Micromachines (Basel). 2022 Sep 25;13(10):1590. doi: 10.3390/mi13101590.

Abstract

During the production process, a whole range of analytical methods must be developed to monitor the quality of production and the desired product(s). Most of those methods belong to the group of off-line monitoring methods and are usually recognized as costly and long-term. In contrast, on-line monitoring methods are fast, reliable, simple, and repeatable.
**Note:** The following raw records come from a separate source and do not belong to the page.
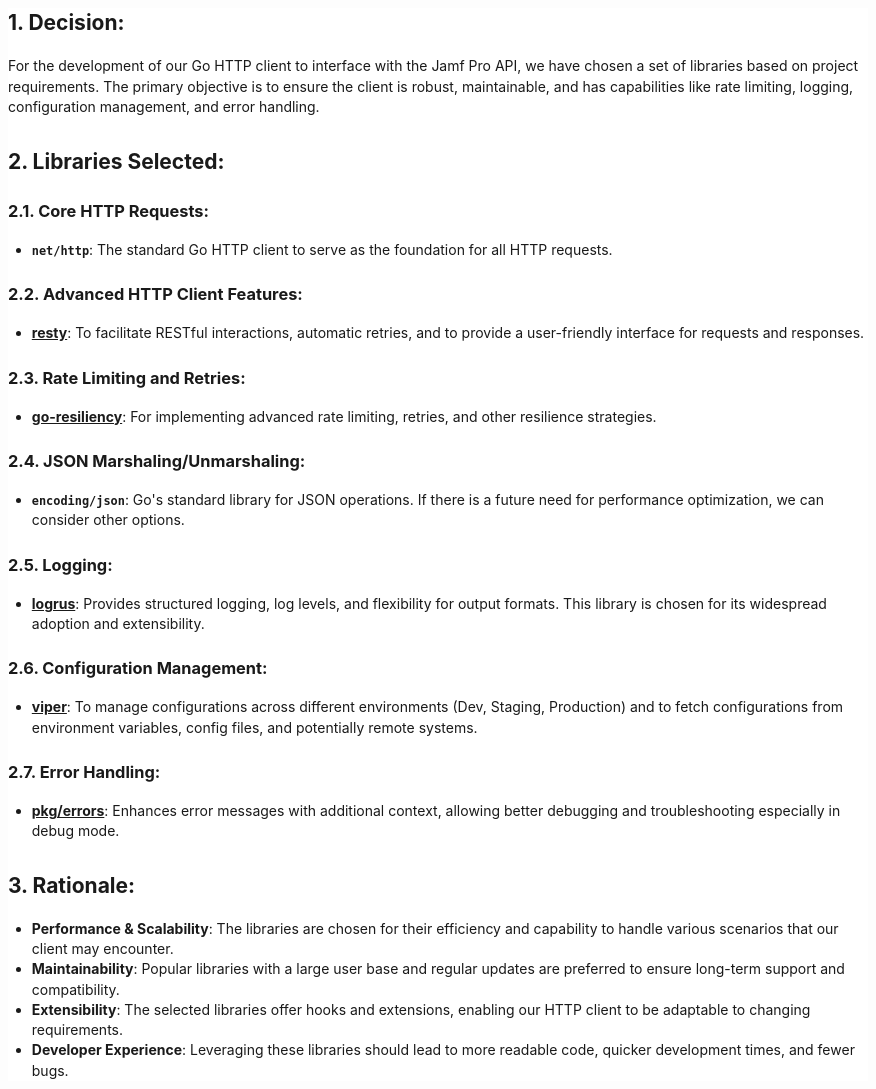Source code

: ## 1. Decision:

For the development of our Go HTTP client to interface with the Jamf Pro API, we have chosen a set of libraries based on project requirements. The primary objective is to ensure the client is robust, maintainable, and has capabilities like rate limiting, logging, configuration management, and error handling.

## 2. Libraries Selected:

### 2.1. Core HTTP Requests:

- **`net/http`**: The standard Go HTTP client to serve as the foundation for all HTTP requests.

### 2.2. Advanced HTTP Client Features:

- **[resty](https://github.com/go-resty/resty)**: To facilitate RESTful interactions, automatic retries, and to provide a user-friendly interface for requests and responses.

### 2.3. Rate Limiting and Retries:

- **[go-resiliency](https://github.com/eapache/go-resiliency)**: For implementing advanced rate limiting, retries, and other resilience strategies.

### 2.4. JSON Marshaling/Unmarshaling:

- **`encoding/json`**: Go's standard library for JSON operations. If there is a future need for performance optimization, we can consider other options.

### 2.5. Logging:

- **[logrus](https://github.com/sirupsen/logrus)**: Provides structured logging, log levels, and flexibility for output formats. This library is chosen for its widespread adoption and extensibility.

### 2.6. Configuration Management:

- **[viper](https://github.com/spf13/viper)**: To manage configurations across different environments (Dev, Staging, Production) and to fetch configurations from environment variables, config files, and potentially remote systems.

### 2.7. Error Handling:

- **[pkg/errors](https://github.com/pkg/errors)**: Enhances error messages with additional context, allowing better debugging and troubleshooting especially in debug mode.

## 3. Rationale:

- **Performance & Scalability**: The libraries are chosen for their efficiency and capability to handle various scenarios that our client may encounter.
- **Maintainability**: Popular libraries with a large user base and regular updates are preferred to ensure long-term support and compatibility.
- **Extensibility**: The selected libraries offer hooks and extensions, enabling our HTTP client to be adaptable to changing requirements.
- **Developer Experience**: Leveraging these libraries should lead to more readable code, quicker development times, and fewer bugs.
The main objective of this study was to compare different methods for monitoring total glycerol concentration as one of the indicators of process efficiency during biodiesel production in a batch reactor and in a microreactor. During the biodiesel production process, the glycerol concentration was measured off-line using standard methods based on UV-VIS spectrophotometry and gas chromatography. Neither method provided satisfactory results, namely, both analyses showed significant deviations from the theoretical value of glycerol concentration. Therefore, near infrared spectroscopy (NIR) analysis was performed as an alternative analytical method. The analysis using NIR spectroscopy was performed in two ways: off-line, using a sample collected during the transesterification process, and on-line by the continuous measurement of glycerol concentration in a rector. Obtained results showed a great NIR application potential not only for off-line but also for on-line monitoring of the biodiesel production process.

Keywords: artificial neural networks; biodiesel; glycerol; near infrared spectroscopy; on-line measurements.